It’s a common complaint that there is just too much television for anyone to reasonably keep up with these days, and that is especially true if you are a critic. But this summer, I decided to try to plug a gap in my own viewing experience: the franchise that is “The Bachelor,” “The Bachelorette” and its assorted spinoffs, taking the plunge along with Andi Dorfman, a prosecutor from Georgia who took a second shot at finding love after blowing off a brutish Bachelor in a previous season.

Ashley Hebert and J.P. Rosenbaum, the second “Bachelorette” couple to ever walk down the aisle. (Matt Klitscher/ABC)

My fellow critics Willa Paskin and Linda Holmes had prepared me for the convoluted sexual ethics of the show, which simultaneously encourages the participants to have sex and acts oddly coy about whatever it is that they get up to, and their characterizations are absolutely correct.

But the show’s antiquated notions do not end there. “The Bachelorette” relies on modes of courtship from the 1950s and earlier. In this bizarro world, administered by host Chris Harrison in a pseudo-parental role, commitment comes later in the cycle of a relationship, but marriage comes quicker, and the reality of living together arrives last in this cycle.

We are supposed to be convinced that these processes lead to true love, and judging by the enthusiasm of the live studio audiences who turn out for certain episodes, plenty of people do. But much of the show’s drama comes from the incredible stresses those traditions place on the people who have to carry them out. The promise of “The Bachelorette” is a shiny, pavé-d to the max Neil Lane engagement ring. The reality is heavy, and not quite a perfect fit.

None of this is to say that contemporary dating has somehow solved the mysteries of courtship and paired us all up peaceably and with a minimum of tsuris. “The Bachelorette,” though, makes an unintentional case for the uncertainties of hookup culture and the possibility that OkCupid will use you as an involuntary research subject.

Not only do the men on the show know that the Bachelorette is dating all of them simultaneously, but they also have to date her collectively, torture themselves when she goes off by herself with one of their rivals, and socialize with their competitors. It is a supercharged resurrection of a dating tradition that treated going steady as a big deal, to be entered into only after much consideration and exploration of one’s other options. I am amazed that we got through this season with just one incidence of mild, awkward racism, a lot of fishwifey sniping, and what appears to be some real feelings of hurt, rather than cries of “come at me, bro!” and attempted violence.

And it never stops. The competing bachelors never get a chance to date the Bachelorette feeling secure in her attention and affections, without knowing that she is running through the routine with other men. They have no idea what it is actually like to be in a relationship with her, rather than a participant in a social experiment.

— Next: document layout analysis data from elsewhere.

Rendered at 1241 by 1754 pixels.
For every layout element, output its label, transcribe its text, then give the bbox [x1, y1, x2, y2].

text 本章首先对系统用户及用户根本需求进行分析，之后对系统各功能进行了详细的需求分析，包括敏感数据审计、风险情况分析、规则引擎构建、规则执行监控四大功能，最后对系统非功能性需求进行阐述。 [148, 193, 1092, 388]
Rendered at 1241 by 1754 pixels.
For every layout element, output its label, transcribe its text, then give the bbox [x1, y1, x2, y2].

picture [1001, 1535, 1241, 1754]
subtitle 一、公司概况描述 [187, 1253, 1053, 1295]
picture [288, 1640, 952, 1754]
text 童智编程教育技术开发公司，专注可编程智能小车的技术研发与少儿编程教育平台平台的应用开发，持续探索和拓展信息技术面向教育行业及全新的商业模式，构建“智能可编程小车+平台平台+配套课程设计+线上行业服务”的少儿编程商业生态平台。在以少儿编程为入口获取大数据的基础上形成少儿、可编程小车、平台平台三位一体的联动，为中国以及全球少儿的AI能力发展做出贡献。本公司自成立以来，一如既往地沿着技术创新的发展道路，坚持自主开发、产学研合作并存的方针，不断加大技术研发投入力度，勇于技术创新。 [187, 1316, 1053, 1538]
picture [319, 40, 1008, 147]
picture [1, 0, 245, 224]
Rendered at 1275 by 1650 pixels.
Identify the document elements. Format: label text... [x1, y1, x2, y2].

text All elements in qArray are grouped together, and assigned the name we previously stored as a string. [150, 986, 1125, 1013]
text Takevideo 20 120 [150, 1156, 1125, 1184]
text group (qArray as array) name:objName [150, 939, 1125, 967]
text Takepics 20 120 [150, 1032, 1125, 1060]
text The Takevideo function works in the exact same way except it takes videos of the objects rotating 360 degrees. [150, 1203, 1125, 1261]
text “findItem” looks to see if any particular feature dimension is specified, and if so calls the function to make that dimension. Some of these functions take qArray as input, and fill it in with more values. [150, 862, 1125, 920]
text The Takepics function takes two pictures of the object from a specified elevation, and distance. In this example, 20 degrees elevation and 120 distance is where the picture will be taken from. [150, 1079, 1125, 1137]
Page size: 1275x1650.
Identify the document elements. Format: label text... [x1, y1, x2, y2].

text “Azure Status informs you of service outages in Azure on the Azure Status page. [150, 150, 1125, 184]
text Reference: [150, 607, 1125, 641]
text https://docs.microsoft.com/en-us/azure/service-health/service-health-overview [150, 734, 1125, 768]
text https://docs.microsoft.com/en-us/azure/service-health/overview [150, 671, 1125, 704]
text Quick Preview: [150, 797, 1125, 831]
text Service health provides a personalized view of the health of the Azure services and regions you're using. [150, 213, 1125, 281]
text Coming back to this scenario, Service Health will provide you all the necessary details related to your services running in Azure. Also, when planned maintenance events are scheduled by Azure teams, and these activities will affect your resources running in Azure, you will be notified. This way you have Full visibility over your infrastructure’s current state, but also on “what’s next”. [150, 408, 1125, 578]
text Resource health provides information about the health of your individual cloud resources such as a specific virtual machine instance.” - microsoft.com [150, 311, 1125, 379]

A yenta would be preferable to this. A yenta is at least making efforts to get to know the people in question and assess whether they are compatible. A yenta needs her customers to be satisfied so that she can drum up repeat business. “The Bachelorette” does not need to concern itself with something so mundane as whether the relationships it brokers actually continue.

This is a self-sustaining enterprise, and as such it is free to be totally ludicrous. In the finale, Hy Dorfman, Andi’s fabulously sensible father, reminded both of her remaining suitors that pretending to be a mime or boating around Venice is not the day-to-day stuff of which marriage is made. But because the competition goes up to the very last moment, neither man can pause and acknowledge that Hy might have a point. Instead, they have to manically insist that they have no doubts.

When a proposal comes, there is an air of queasy anti-climax to it. In this, “The Bachelorette” seems to conform to contemporary ideas that the specifics of a proposal should be a surprise, but the idea of marriage should not. The surprise on the show, though, is not the design of the ring, or the bride’s entire family emerging from bushes and cupboards to offer congratulations: It is the identity of the groom. As long as an engagement is achieved, though, “The Bachelorette” can deem itself a wild success.

Maybe Laura Ingalls Wilder, who wrote the “Little House” series of novelistic memoirs about her life in the 1870s and 1880s, can convince us that you can conduct a constrained courtship, then get to know your spouse for real after the wedding. Andi and her future spouse are not quite up to the task of selling us on this ideal.

“The show works! Everything works on the show! Everything happens for a reason!” Andi’s fiance declared when they sat down with Harrison to recap their courtship. As Holmes pointed out in her explication of this season’s sexual politics, the show does not work, if we are defining “work” as something that produces “successful marriages.” The fiance is right, though, that on “The Bachelorette,” everything happens. For the fantasy to survive, we just have to avoid thinking about the reasons.